Greenland has been at the center of an enormous high pressure cell for the past couple of weeks:
This means direct sunlight, and unusually warm temperatures. And there is evidence that the top of the ice sheet is starting to melt.
This has been discussed at length, as all things Arctic-glaciology are, at Neven’s.
An especially interesting twist is this animated GIF, discovered by Steve Coulter with some extra processing by Ethan O’Connor, and following up on a comment by another commenter there. This is a radar image of Greenland over the ten days ending July 14, and it shows an abrupt state change, for which preliminary investigation of past records shows no precedent. Although visual imagery shows no comparably dramatic change, it does show (as the graph above indicates) substantially unprecedented darkening of the surface. It is reasonable to conclude that the persistent above-freezing temperatures at the top of the ice cap, with no known precedent, have created enough liquid water at the surface to change the radar reflectivity in some way.
There are two lessons here. One is that like astronomy, climatology can benefit from an enthusiastic amateur community and should do whatever it can to encourage, rather than discourage, broad participation. This radar image is exactly the sort of thing that specialists in their various silos and burrows might conceivably neglect that an amateur would call attention to.
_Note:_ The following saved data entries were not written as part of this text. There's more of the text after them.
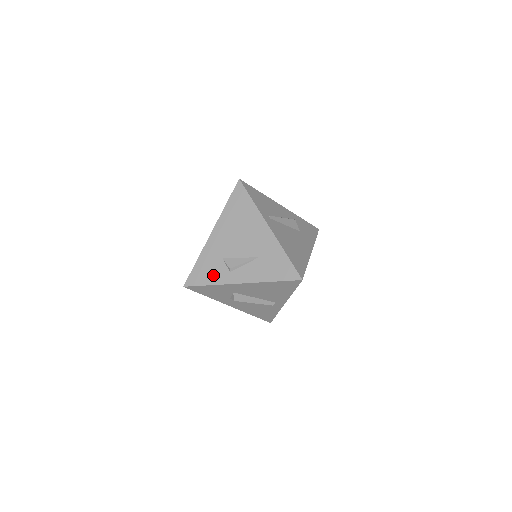
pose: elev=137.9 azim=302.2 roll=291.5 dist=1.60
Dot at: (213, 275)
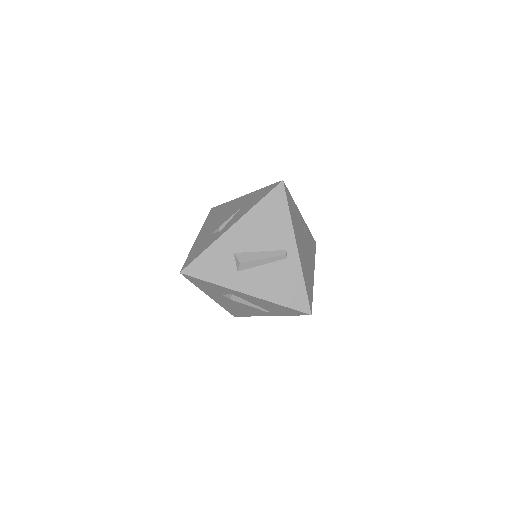
Dot at: (205, 245)
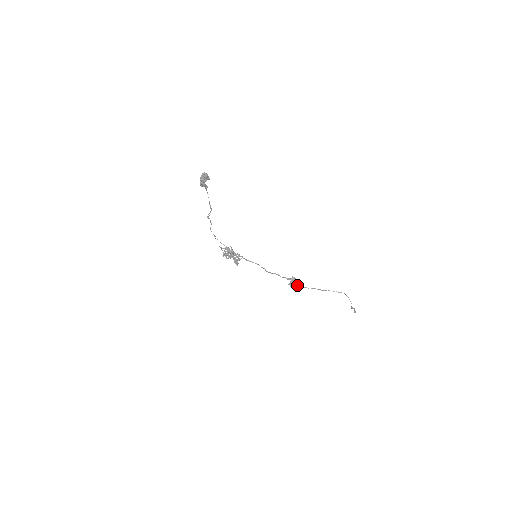
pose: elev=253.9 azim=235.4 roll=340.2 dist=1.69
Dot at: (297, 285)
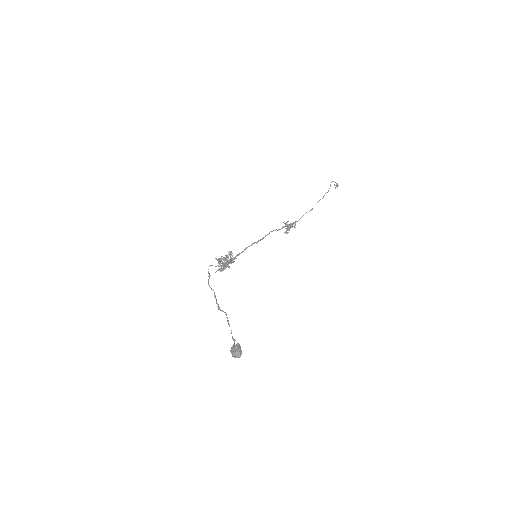
Dot at: (291, 227)
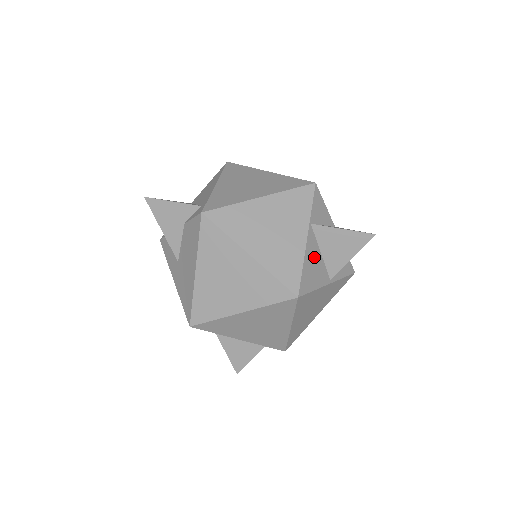
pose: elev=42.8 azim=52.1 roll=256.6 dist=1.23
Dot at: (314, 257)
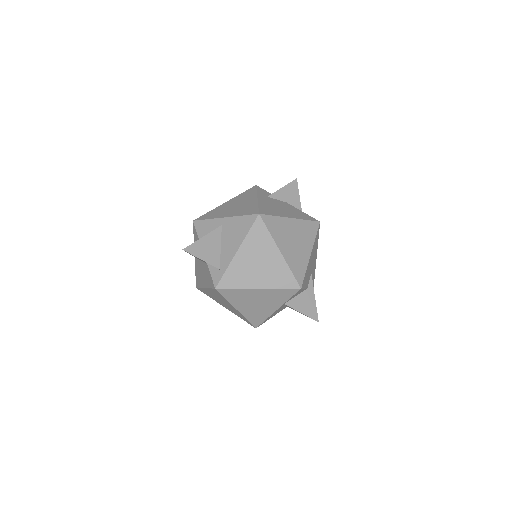
Dot at: (278, 310)
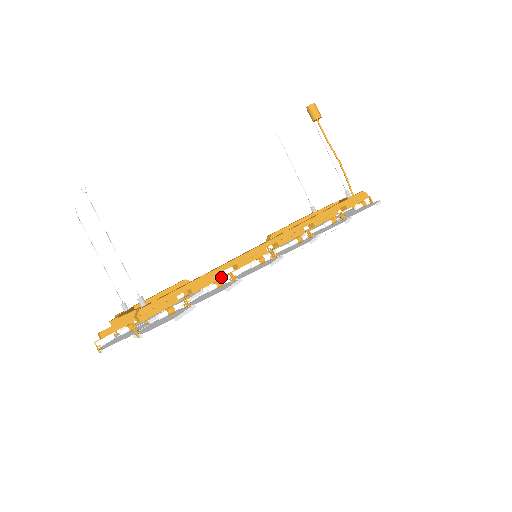
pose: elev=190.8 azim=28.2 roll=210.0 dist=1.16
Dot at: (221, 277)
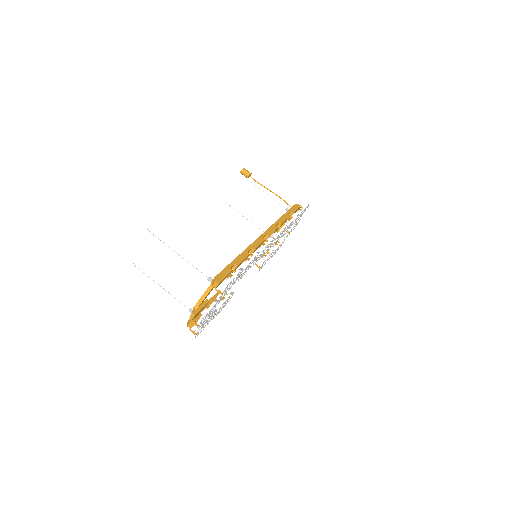
Dot at: (248, 255)
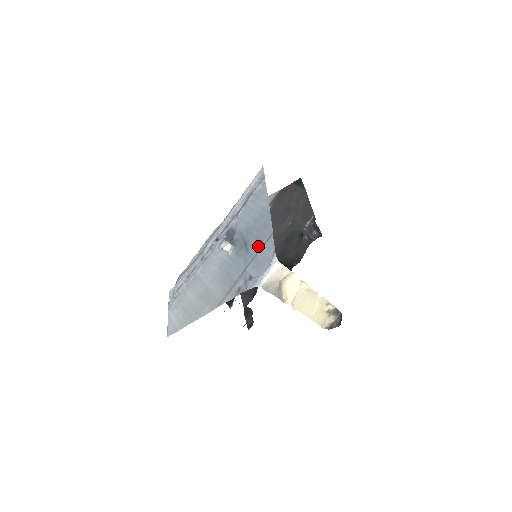
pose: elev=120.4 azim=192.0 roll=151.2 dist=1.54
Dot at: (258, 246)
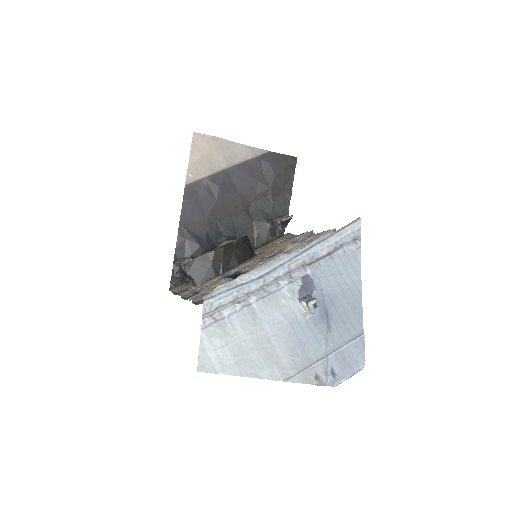
Dot at: (344, 334)
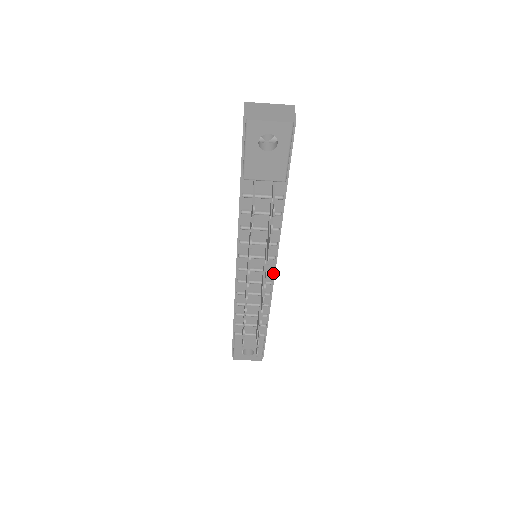
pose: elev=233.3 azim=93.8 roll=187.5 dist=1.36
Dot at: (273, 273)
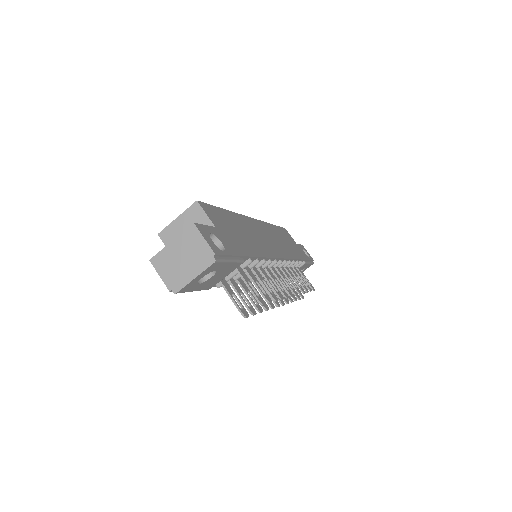
Dot at: (282, 260)
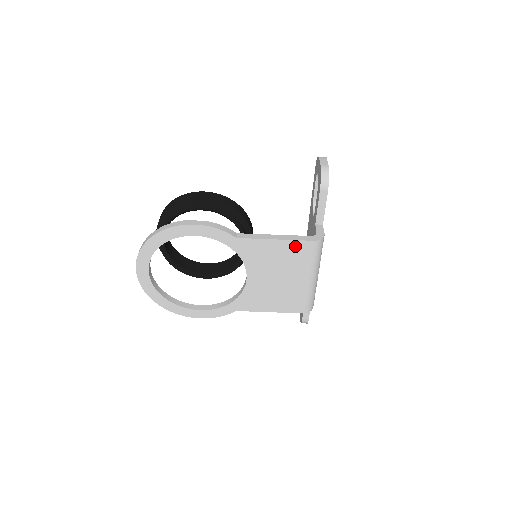
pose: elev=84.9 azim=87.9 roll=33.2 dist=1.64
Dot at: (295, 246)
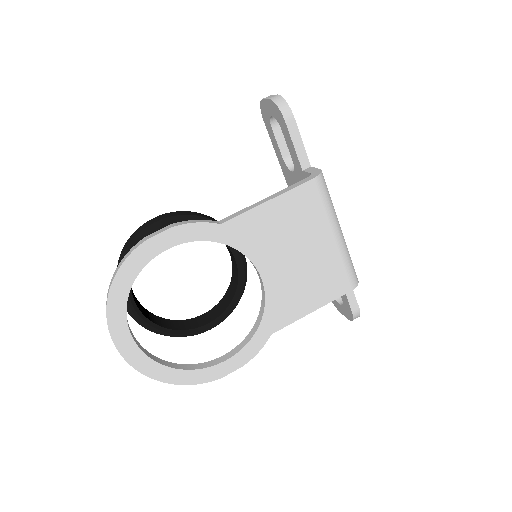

The second is that Greenland may be melting from the top, at least a bit. This matters because the albedo will take a very long to fully recover. Further melting from the top now becomes more likely.
In a tangentially relevant story, the UK has now implemented a national policy that all publicly funded data be publicly available within two years. This is a huge step forward. Can we get something like this elsewhere? Dr. Chu?
It is worth considering the extent to which the enemies of climate science have contributed to the open science movement. In the large, if they continue to obfuscate the real risks we face and the real steps we must take, this positive outcome will be greatly outweighed by the damage they do. And let’s be clear, email is not data and most actions by scientists are not suitable subjects for freedom of information investigations. Still, to the extent that their confused howling contributed to the democratization of science, they have actually done us all a service.
That said, note that it is not the “contrarians” who have achieved the Greenland animation, but the smaller community of amateurs who are deeply concerned about climate change. This is hardly a surprise.
The contrarians are opposed to evidence, and only look into it for purposes of casting doubt upon it. That is, they take the ample opportunities to glean confusion out of complexity. This is the opposite of science, which is to tease truth out of complexity, and which the radar sequence achieves at least at a visceral level.
In the end, open science will give them so much more to obfuscate about. But it’s hard to imagine that opening science will especially enable much additional damage. They have plenty to obfuscate about already, and if data is open as a matter of course then the random harassment/denial of service attack will need to find some other form.